5. Rewilding The Coast One Tree At A Time
Mangrove forests shelter our coasts, host an amazing ecosystem and capture large volumes of CO2. In short, the livelihoods of many people are dependent on mangroves. Dense root systems of mangrove trees capture sediments moving down rivers. It helps to protect the coastline and prevents tides and hurricanes from eroding. The trees also shield coral reefs and seagrass meadows from being smothered in sediment.
However, almost half of the world’s total mangrove forest cover has vanished since 1980 due to a rise in commercial deforestation, fuelwood collection, conversion to rice or coconut cultivation, and aquaculture ponds (e.g. shrimp farms). Many mangrove planting projects have mobilized volunteers to replant mangroves in recent years to counteract this degradation.

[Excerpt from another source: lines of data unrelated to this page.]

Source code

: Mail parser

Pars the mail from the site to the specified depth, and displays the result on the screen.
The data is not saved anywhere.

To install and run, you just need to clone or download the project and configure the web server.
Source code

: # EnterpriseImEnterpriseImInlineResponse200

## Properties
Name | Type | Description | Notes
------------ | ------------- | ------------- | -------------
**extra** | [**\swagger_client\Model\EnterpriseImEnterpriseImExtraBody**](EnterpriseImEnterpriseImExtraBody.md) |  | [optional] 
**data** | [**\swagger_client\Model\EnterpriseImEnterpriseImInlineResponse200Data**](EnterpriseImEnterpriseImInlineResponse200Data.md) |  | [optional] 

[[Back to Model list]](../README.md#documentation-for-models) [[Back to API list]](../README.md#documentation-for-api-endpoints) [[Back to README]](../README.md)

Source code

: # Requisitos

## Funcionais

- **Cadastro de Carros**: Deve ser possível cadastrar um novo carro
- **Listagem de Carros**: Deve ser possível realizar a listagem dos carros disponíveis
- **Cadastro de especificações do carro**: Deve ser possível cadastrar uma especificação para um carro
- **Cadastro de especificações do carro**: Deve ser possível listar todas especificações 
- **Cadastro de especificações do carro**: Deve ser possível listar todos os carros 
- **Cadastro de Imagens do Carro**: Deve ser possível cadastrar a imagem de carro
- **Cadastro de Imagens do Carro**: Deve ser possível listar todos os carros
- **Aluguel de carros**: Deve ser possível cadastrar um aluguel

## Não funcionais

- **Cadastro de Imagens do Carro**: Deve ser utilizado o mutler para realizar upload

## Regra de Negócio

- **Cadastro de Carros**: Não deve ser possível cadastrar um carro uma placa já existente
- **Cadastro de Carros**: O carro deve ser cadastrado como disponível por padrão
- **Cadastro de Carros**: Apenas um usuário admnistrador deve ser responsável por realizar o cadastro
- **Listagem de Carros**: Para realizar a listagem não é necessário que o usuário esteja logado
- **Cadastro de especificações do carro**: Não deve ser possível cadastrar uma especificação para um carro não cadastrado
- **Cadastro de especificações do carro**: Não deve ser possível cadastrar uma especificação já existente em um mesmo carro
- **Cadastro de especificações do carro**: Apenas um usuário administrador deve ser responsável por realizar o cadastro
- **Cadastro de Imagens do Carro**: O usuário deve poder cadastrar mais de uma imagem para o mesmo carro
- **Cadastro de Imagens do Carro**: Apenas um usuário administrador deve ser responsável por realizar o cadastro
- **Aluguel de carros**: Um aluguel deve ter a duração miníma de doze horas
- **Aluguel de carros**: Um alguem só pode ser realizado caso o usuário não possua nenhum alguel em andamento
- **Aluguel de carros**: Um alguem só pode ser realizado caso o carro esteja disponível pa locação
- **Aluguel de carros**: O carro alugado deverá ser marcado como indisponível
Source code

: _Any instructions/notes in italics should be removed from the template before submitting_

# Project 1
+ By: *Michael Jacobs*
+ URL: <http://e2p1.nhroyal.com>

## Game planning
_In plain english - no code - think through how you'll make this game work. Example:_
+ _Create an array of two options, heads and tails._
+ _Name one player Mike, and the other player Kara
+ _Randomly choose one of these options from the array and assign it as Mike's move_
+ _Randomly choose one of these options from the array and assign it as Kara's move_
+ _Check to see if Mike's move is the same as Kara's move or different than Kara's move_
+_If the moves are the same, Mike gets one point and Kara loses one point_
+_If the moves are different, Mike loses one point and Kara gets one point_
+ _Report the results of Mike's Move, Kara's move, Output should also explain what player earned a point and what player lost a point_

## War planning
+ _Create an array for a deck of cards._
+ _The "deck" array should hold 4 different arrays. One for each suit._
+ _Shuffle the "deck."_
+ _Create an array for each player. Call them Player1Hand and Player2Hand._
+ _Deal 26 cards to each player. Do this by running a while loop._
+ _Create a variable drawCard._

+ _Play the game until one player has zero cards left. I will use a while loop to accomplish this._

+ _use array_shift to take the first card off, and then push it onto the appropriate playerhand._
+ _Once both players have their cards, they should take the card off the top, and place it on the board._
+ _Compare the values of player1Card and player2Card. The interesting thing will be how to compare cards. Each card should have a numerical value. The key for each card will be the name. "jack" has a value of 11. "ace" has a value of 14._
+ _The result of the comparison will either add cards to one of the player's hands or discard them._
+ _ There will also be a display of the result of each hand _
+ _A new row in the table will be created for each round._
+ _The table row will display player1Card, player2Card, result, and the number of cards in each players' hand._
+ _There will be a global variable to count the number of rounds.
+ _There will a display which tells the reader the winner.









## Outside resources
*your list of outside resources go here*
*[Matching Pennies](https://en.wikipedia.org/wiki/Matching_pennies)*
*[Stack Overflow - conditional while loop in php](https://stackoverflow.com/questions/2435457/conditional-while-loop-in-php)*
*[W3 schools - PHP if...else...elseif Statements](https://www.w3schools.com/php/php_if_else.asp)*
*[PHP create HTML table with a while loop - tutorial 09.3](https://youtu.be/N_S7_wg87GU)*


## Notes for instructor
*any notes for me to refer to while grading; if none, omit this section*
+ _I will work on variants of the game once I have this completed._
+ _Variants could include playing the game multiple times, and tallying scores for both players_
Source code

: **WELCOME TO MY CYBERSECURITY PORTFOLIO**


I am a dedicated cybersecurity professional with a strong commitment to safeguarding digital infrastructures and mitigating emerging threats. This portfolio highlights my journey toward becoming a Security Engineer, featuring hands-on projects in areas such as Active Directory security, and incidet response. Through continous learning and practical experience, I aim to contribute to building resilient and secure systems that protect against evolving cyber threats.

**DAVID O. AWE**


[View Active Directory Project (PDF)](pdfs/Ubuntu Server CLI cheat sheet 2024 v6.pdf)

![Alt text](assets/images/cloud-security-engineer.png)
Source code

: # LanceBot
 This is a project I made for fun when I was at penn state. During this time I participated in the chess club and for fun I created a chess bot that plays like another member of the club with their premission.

However, the IUCN warns that such mass mangrove planting efforts are often not sustainable. A common mistake in mangrove restoration is not choosing the right species for the right site, or failing to get the ‘right mix’ of species. It’s not all bad news though. With the increasing wealth and availability of knowledge on mangroves and how to restore them, successful restoration projects are possible. Efficient conservation projects are feasible due to the growing wealth and availability of information on mangroves and how to preserve them.
The Mangrove Action Project encourages and teaches the best practice of the ‘Community-Based Sustainable Mangrove Regeneration’ technique. Their approach attempts to resolve the issues that caused mangrove losses in the first place and focuses on understanding the ecology, hydrology (water flows) and the needs of the local population to establish a tailored conservation strategy. This technique has also been successfully used to rehabilitate mangroves in Thailand and Indonesia as part of the post-Tsunami recovery process. We are likely to see more active mangrove regeneration projects along with coral conservation in the future with training programs around the world.